Exercise objective:
Count how many lines of the records contain the string "朱大嫂笑了". Give only the number.

§

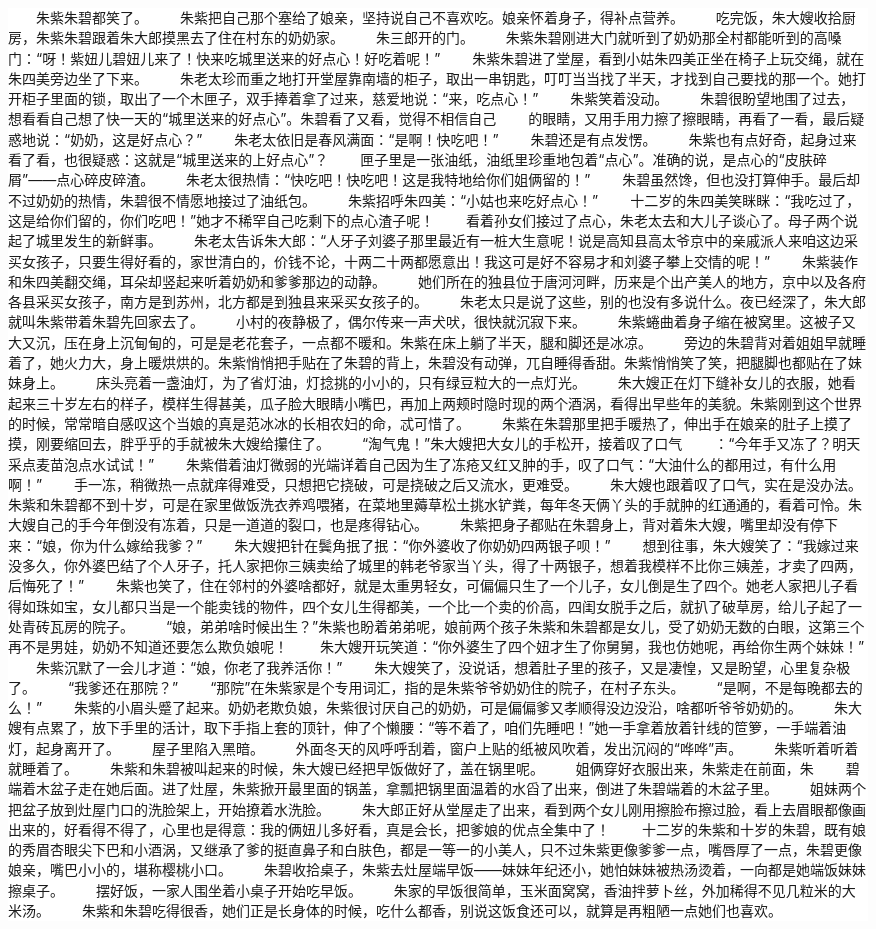 　　朱紫朱碧都笑了。
　　朱紫把自己那个塞给了娘亲，坚持说自己不喜欢吃。娘亲怀着身子，得补点营养。
　　吃完饭，朱大嫂收拾厨房，朱紫朱碧跟着朱大郎摸黑去了住在村东的奶奶家。
　　朱三郎开的门。
　　朱紫朱碧刚进大门就听到了奶奶那全村都能听到的高嗓门：“呀！紫妞儿碧妞儿来了！快来吃城里送来的好点心！好吃着呢！”
　　朱紫朱碧进了堂屋，看到小姑朱四美正坐在椅子上玩交绳，就在朱四美旁边坐了下来。
　　朱老太珍而重之地打开堂屋靠南墙的柜子，取出一串钥匙，叮叮当当找了半天，才找到自己要找的那一个。她打开柜子里面的锁，取出了一个木匣子，双手捧着拿了过来，慈爱地说：“来，吃点心！”
　　朱紫笑着没动。
　　朱碧很盼望地围了过去，想看看自己想了快一天的“城里送来的好点心”。朱碧看了又看，觉得不相信自己
　　的眼睛，又用手用力擦了擦眼睛，再看了一看，最后疑惑地说：“奶奶，这是好点心？”
　　朱老太依旧是春风满面：“是啊！快吃吧！”
　　朱碧还是有点发愣。
　　朱紫也有点好奇，起身过来看了看，也很疑惑：这就是“城里送来的上好点心”？
　　匣子里是一张油纸，油纸里珍重地包着“点心”。准确的说，是点心的“皮肤碎屑”——点心碎皮碎渣。
　　朱老太很热情：“快吃吧！快吃吧！这是我特地给你们姐俩留的！”
　　朱碧虽然馋，但也没打算伸手。最后却不过奶奶的热情，朱碧很不情愿地接过了油纸包。
　　朱紫招呼朱四美：“小姑也来吃好点心！”
　　十二岁的朱四美笑眯眯：“我吃过了，这是给你们留的，你们吃吧！”她才不稀罕自己吃剩下的点心渣子呢！
　　看着孙女们接过了点心，朱老太去和大儿子谈心了。母子两个说起了城里发生的新鲜事。
　　朱老太告诉朱大郎：“人牙子刘婆子那里最近有一桩大生意呢！说是高知县高太爷京中的亲戚派人来咱这边采买女孩子，只要生得好看的，家世清白的，价钱不论，十两二十两都愿意出！我这可是好不容易才和刘婆子攀上交情的呢！”
　　朱紫装作和朱四美翻交绳，耳朵却竖起来听着奶奶和爹爹那边的动静。
　　她们所在的独县位于唐河河畔，历来是个出产美人的地方，京中以及各府各县采买女孩子，南方是到苏州，北方都是到独县来采买女孩子的。
　　朱老太只是说了这些，别的也没有多说什么。夜已经深了，朱大郎就叫朱紫带着朱碧先回家去了。
　　小村的夜静极了，偶尔传来一声犬吠，很快就沉寂下来。
　　朱紫蜷曲着身子缩在被窝里。这被子又大又沉，压在身上沉甸甸的，可是是老花套子，一点都不暖和。朱紫在床上躺了半天，腿和脚还是冰凉。
　　旁边的朱碧背对着姐姐早就睡着了，她火力大，身上暖烘烘的。朱紫悄悄把手贴在了朱碧的背上，朱碧没有动弹，兀自睡得香甜。朱紫悄悄笑了笑，把腿脚也都贴在了妹妹身上。
　　床头亮着一盏油灯，为了省灯油，灯捻挑的小小的，只有绿豆粒大的一点灯光。
　　朱大嫂正在灯下缝补女儿的衣服，她看起来三十岁左右的样子，模样生得甚美，瓜子脸大眼睛小嘴巴，再加上两颊时隐时现的两个酒涡，看得出早些年的美貌。朱紫刚到这个世界的时候，常常暗自感叹这个当娘的真是范冰冰的长相农妇的命，忒可惜了。
　　朱紫在朱碧那里把手暖热了，伸出手在娘亲的肚子上摸了摸，刚要缩回去，胖乎乎的手就被朱大嫂给攥住了。
　　“淘气鬼！”朱大嫂把大女儿的手松开，接着叹了口气
　　：“今年手又冻了？明天采点麦苗泡点水试试！”
　　朱紫借着油灯微弱的光端详着自己因为生了冻疮又红又肿的手，叹了口气：“大油什么的都用过，有什么用啊！”
　　手一冻，稍微热一点就痒得难受，只想把它挠破，可是挠破之后又流水，更难受。
　　朱大嫂也跟着叹了口气，实在是没办法。朱紫和朱碧都不到十岁，可是在家里做饭洗衣养鸡喂猪，在菜地里薅草松土挑水铲粪，每年冬天俩丫头的手就肿的红通通的，看着可怜。朱大嫂自己的手今年倒没有冻着，只是一道道的裂口，也是疼得钻心。
　　朱紫把身子都贴在朱碧身上，背对着朱大嫂，嘴里却没有停下来：“娘，你为什么嫁给我爹？”
　　朱大嫂把针在鬓角抿了抿：“你外婆收了你奶奶四两银子呗！”
　　想到往事，朱大嫂笑了：“我嫁过来没多久，你外婆巴结了个人牙子，托人家把你三姨卖给了城里的韩老爷家当丫头，得了十两银子，想着我模样不比你三姨差，才卖了四两，后悔死了！”
　　朱紫也笑了，住在邻村的外婆啥都好，就是太重男轻女，可偏偏只生了一个儿子，女儿倒是生了四个。她老人家把儿子看得如珠如宝，女儿都只当是一个能卖钱的物件，四个女儿生得都美，一个比一个卖的价高，四闺女脱手之后，就扒了破草房，给儿子起了一处青砖瓦房的院子。
　　“娘，弟弟啥时候出生？”朱紫也盼着弟弟呢，娘前两个孩子朱紫和朱碧都是女儿，受了奶奶无数的白眼，这第三个再不是男娃，奶奶不知道还要怎么欺负娘呢！
　　朱大嫂开玩笑道：“你外婆生了四个妞才生了你舅舅，我也仿她呢，再给你生两个妹妹！”
　　朱紫沉默了一会儿才道：“娘，你老了我养活你！”
　　朱大嫂笑了，没说话，想着肚子里的孩子，又是凄惶，又是盼望，心里复杂极了。
　　“我爹还在那院？”
　　“那院”在朱紫家是个专用词汇，指的是朱紫爷爷奶奶住的院子，在村子东头。
　　“是啊，不是每晚都去的么！”
　　朱紫的小眉头蹙了起来。奶奶老欺负娘，朱紫很讨厌自己的奶奶，可是偏偏爹又孝顺得没边没沿，啥都听爷爷奶奶的。
　　朱大嫂有点累了，放下手里的活计，取下手指上套的顶针，伸了个懒腰：“等不着了，咱们先睡吧！”她一手拿着放着针线的笸箩，一手端着油灯，起身离开了。
　　屋子里陷入黑暗。
　　外面冬天的风呼呼刮着，窗户上贴的纸被风吹着，发出沉闷的“哗哗”声。
　　朱紫听着听着就睡着了。
　　朱紫和朱碧被叫起来的时候，朱大嫂已经把早饭做好了，盖在锅里呢。
　　姐俩穿好衣服出来，朱紫走在前面，朱
　　碧端着木盆子走在她后面。进了灶屋，朱紫掀开最里面的锅盖，拿瓢把锅里面温着的水舀了出来，倒进了朱碧端着的木盆子里。
　　姐妹两个把盆子放到灶屋门口的洗脸架上，开始撩着水洗脸。
　　朱大郎正好从堂屋走了出来，看到两个女儿刚用擦脸布擦过脸，看上去眉眼都像画出来的，好看得不得了，心里也是得意：我的俩妞儿多好看，真是会长，把爹娘的优点全集中了！
　　十二岁的朱紫和十岁的朱碧，既有娘的秀眉杏眼尖下巴和小酒涡，又继承了爹的挺直鼻子和白肤色，都是一等一的小美人，只不过朱紫更像爹爹一点，嘴唇厚了一点，朱碧更像娘亲，嘴巴小小的，堪称樱桃小口。
　　朱碧收拾桌子，朱紫去灶屋端早饭——妹妹年纪还小，她怕妹妹被热汤烫着，一向都是她端饭妹妹擦桌子。
　　摆好饭，一家人围坐着小桌子开始吃早饭。
　　朱家的早饭很简单，玉米面窝窝，香油拌萝卜丝，外加稀得不见几粒米的大米汤。
　　朱紫和朱碧吃得很香，她们正是长身体的时候，吃什么都香，别说这饭食还可以，就算是再粗陋一点她们也喜欢。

§

Response to the task:
2